SSLHandshakeException
Most modern sites require you to make https, not http requests. When you do so from your Java program, you will hit an SSLHandshakeException. We will be covering SSL and related topics in a few weeks. In the meantime, you will have to deal with this exception.
If you use jsoup, you should use validateTLSCertificates(false). (Refer to the jsoup API to understand this when you need it.)
If you do not use jsoup, here is a code to replace the fetch method in InterestingPictureModel to ignore the exception. The parameter "certType" should be set to the string "TLSV1.3".
private String fetch(String searchURL, String certType) {
try {
// Create trust manager, which lets you ignore SSLHandshakeExceptions
createTrustManager(certType);
} catch (KeyManagementException ex) {
System.out.println("Shouldn't come here: ");
ex.printStackTrace();
} catch (NoSuchAlgorithmException ex) {
System.out.println("Shouldn't come here: ");
ex.printStackTrace();
}
String response = "";
try {
URL url = new URL(searchURL);
HttpURLConnection connection = (HttpURLConnection) url.openConnection();
// Read all the text returned by the server
BufferedReader in = new BufferedReader(new InputStreamReader(connection.getInputStream(), "UTF-8"));
String str;
// Read each line of "in" until done, adding each to "response"
while ((str = in.readLine()) != null) {
// str is one line of text readLine() strips newline characters
response += str;
}
in.close();
} catch (IOException e) {
System.err.println("Something wrong with URL");
return null;
}
return response;
}
private void createTrustManager(String certType) throws KeyManagementException, NoSuchAlgorithmException{
/**
* Annoying SSLHandShakeException. After trying several methods, finally this
* seemed to work.
* Taken from: http://www.nakov.com/blog/2009/07/16/disable-certificate-validation-in-java-ssl-connections/
*/
// Create a trust manager that does not validate certificate chains
TrustManager[] trustAllCerts = new TrustManager[] {new X509TrustManager() {
public X509Certificate[] getAcceptedIssuers() {
return null;
}
public void checkClientTrusted(X509Certificate[] certs, String authType) {
}
public void checkServerTrusted(X509Certificate[] certs, String authType) {
}
}
};
// Install the all-trusting trust manager
SSLContext sc = SSLContext.getInstance(certType);
sc.init(null, trustAllCerts, new java.security.SecureRandom());
HttpsURLConnection.setDefaultSSLSocketFactory(sc.getSocketFactory());
// Create all-trusting host name verifier
HostnameVerifier allHostsValid = new HostnameVerifier() {
public boolean verify(String hostname, SSLSession session) {
return true;
}
};
// Install the all-trusting host verifier
HttpsURLConnection.setDefaultHostnameVerifier(allHostsValid);
}
Questions:
If you have questions, you can post them to the class Piazza and tag them as “Project1”. Track Piazza for additional hints and answers to questions.
Summary & Submission:
Be sure to review the Rubric linked on the course schedule for the first day. Please remember to document your code! Points will be deducted if you don't have enough.
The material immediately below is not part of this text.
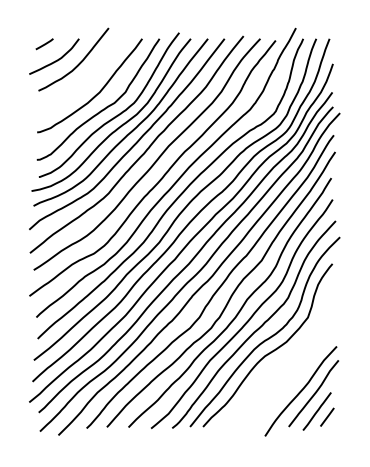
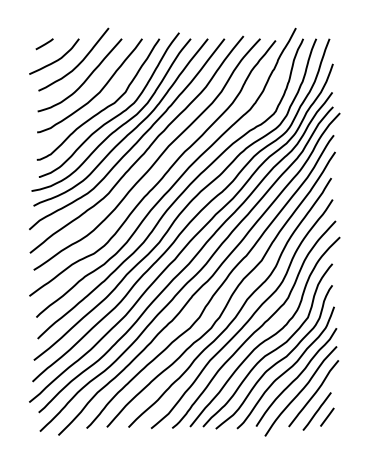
curve at (84, 80): none -> present
part at (276, 357): none -> present
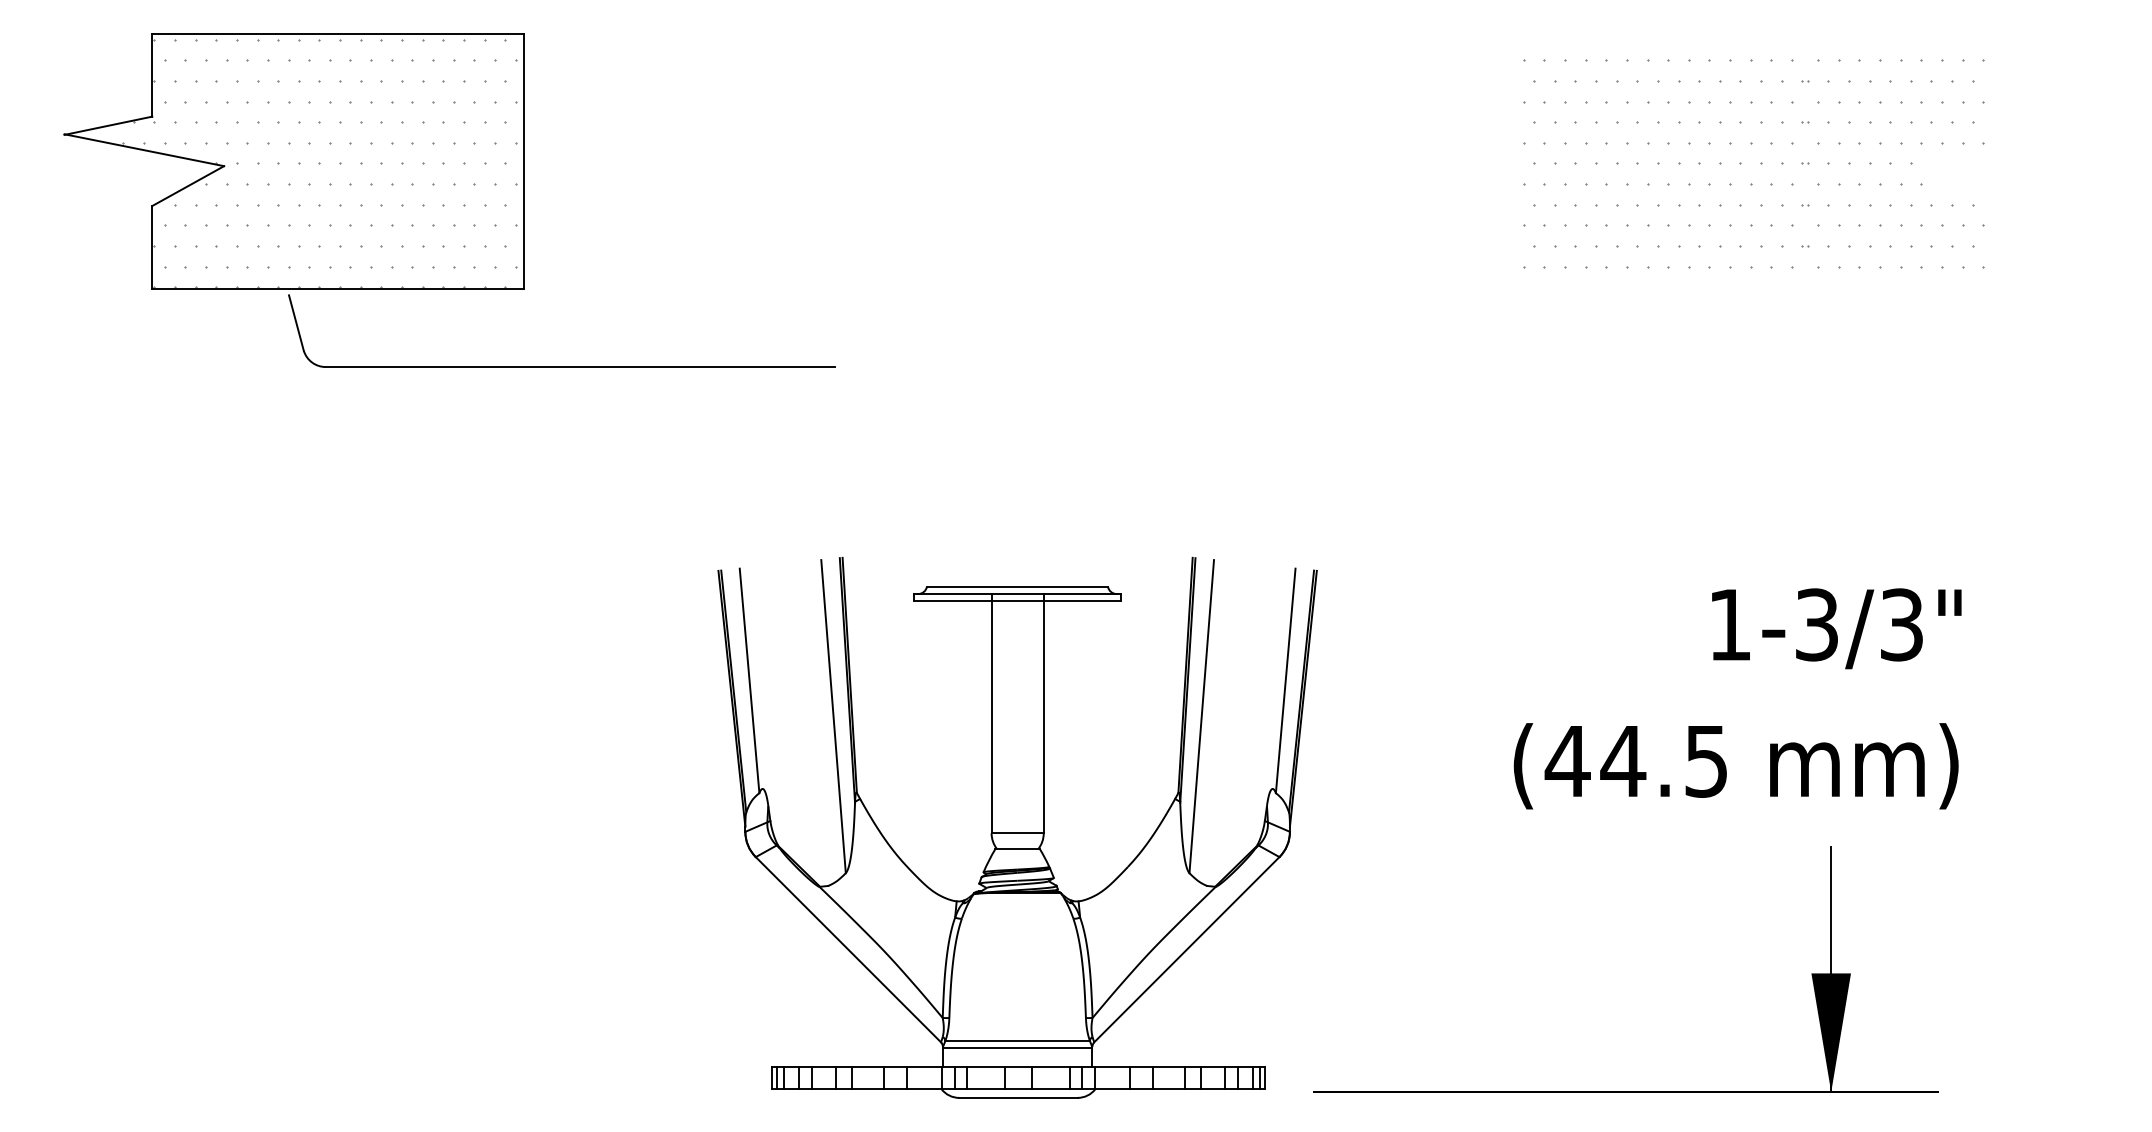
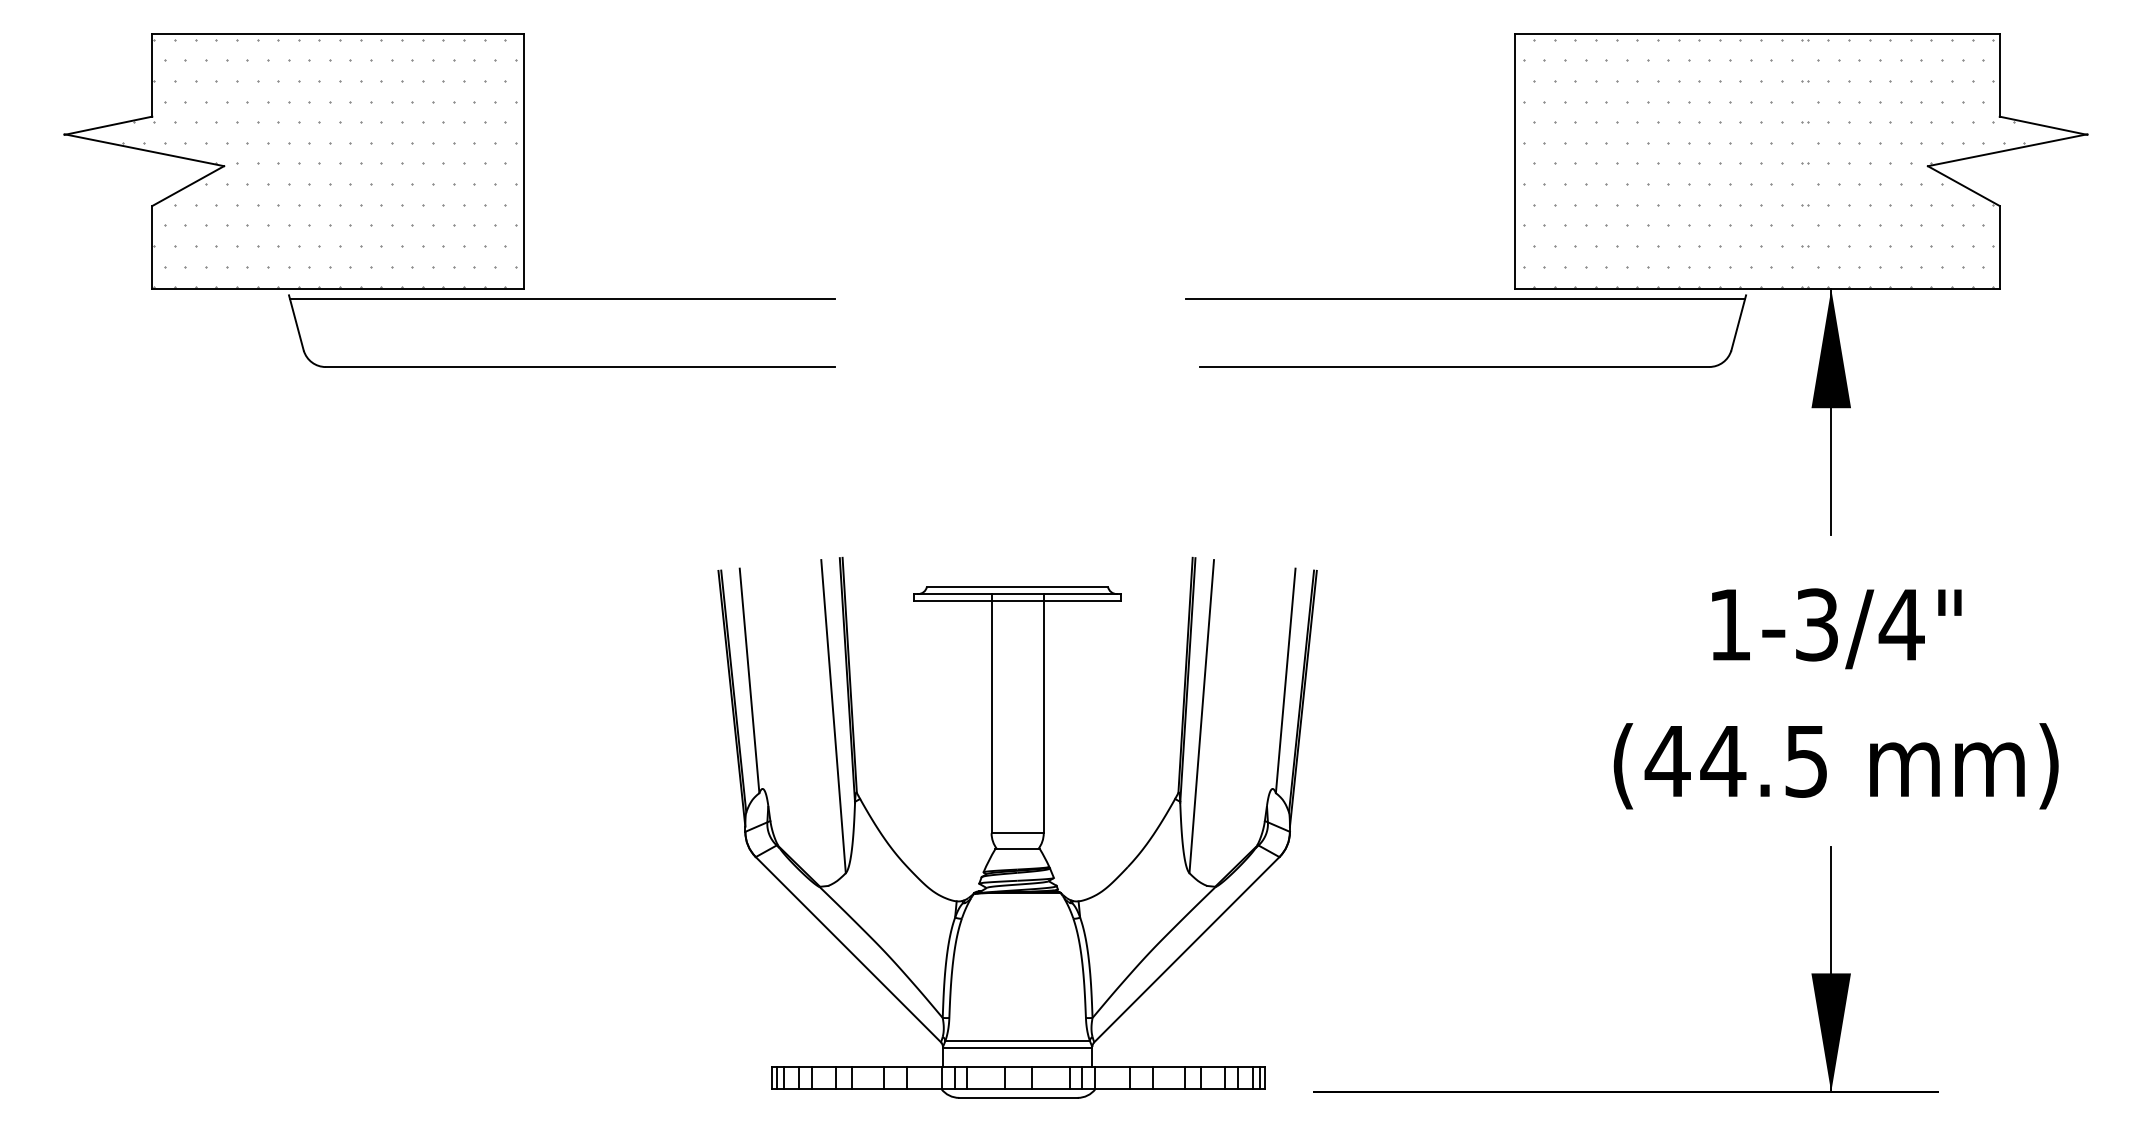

Submit one PDF naned Project1_andrewID.zip, where "andrewID" is replaced with your actual andrew id, containing the following; each part should begin with the headers shown (that is, "Task 1") and subheaders for the subparts. "Code snippet" means a copy of the relevant code, not all of the .java or .jsp file.
Task 1:
- Screen shots of input, MD5 and SHA-256 output, both in hex and base 64
- Code snippets of computation of each hash
Task 2:
- Screen shots of input page(s) and output page(s).
- Code snippets for producing clicker output.
Task 3:
- Screen shots of two uses of the input page (two different choices of breed) and the corresponding output pages.
- Code snippets from the Java code that screen scrapes, queries the API, and produces output.
Code:
Create three zip files, each one of which is the zip of your WHOLE project for task 1, 2 and 3. For each project, zip the whole project, you need to use "File->Export Project->To Zip" in IDEA.
LLM Self-Reporting
If you used ChatGPT, Copilot, or some other LLM in Task 3 (remember: this is only allowed in Task 3), say so (it should be part of your documentation, too, but we just want some note of it here).
Finally:
Zip the one PDF and the three project zip files into one big zip file for submission.